Ten years ago: President Barack Obama urged Israeli leader Benjamin Netanyahu during a White House meeting to stop Jewish settlements and grasp a “historic opportunity” to make peace with the Palestinians. Myanmar’s pro-democracy leader Aung San Suu Kyi went on trial, charged with violating conditions of her years-long detention by sheltering an American man, John Yettaw, who swam to her lakeside home. (Suu Kyi, who would become the country’s leader, was convicted and sentenced to three years of hard labor; the sentence was commuted to 18 months of house arrest. Yettaw was sentenced to seven years in prison but released on humanitarian grounds.) Spacewalking astronauts finished repairs to the Hubble Space Telescope.

Five years ago: AT&T Inc. agreed to buy satellite TV provider DirecTV for $48.5 billion, or $95 per share. (The deal was completed in 2015.) Singer Jerry Vale, 83, died in Palm Desert, California. Cinematographer Gordon Willis (”The Godfather,” `’Annie Hall” and “All the President’s Men”) died on Cape Cod, Massachusetts, at age 82.

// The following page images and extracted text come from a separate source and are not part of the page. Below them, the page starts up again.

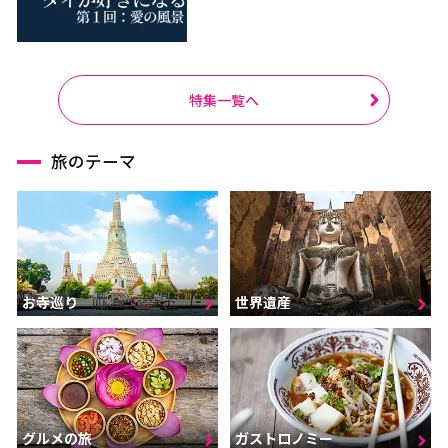
特集一覧へ
旅のテーマ
お寺巡り
世界遺産
グルメの旅
ガストロノミー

One year ago: A 17-year-old armed with a shotgun and a pistol opened fire at a Houston-area high school, killing eight students and two teachers. (Dimitrios Pagourtzis is charged in state court with capital murder; his attorney says he is facing 11 federal charges.) A 39-year-old airliner crashed and burned in a field just after taking off from Havana, Cuba, killing 112 people. President Donald Trump said he would nominate acting Veterans Affairs Secretary Robert Wilkie to permanently lead the department. (Wilkie was confirmed by the Senate in July.) Hasbro announced that the United States Patent and Trademark Office had issued a trademark for the scent of Play-doh.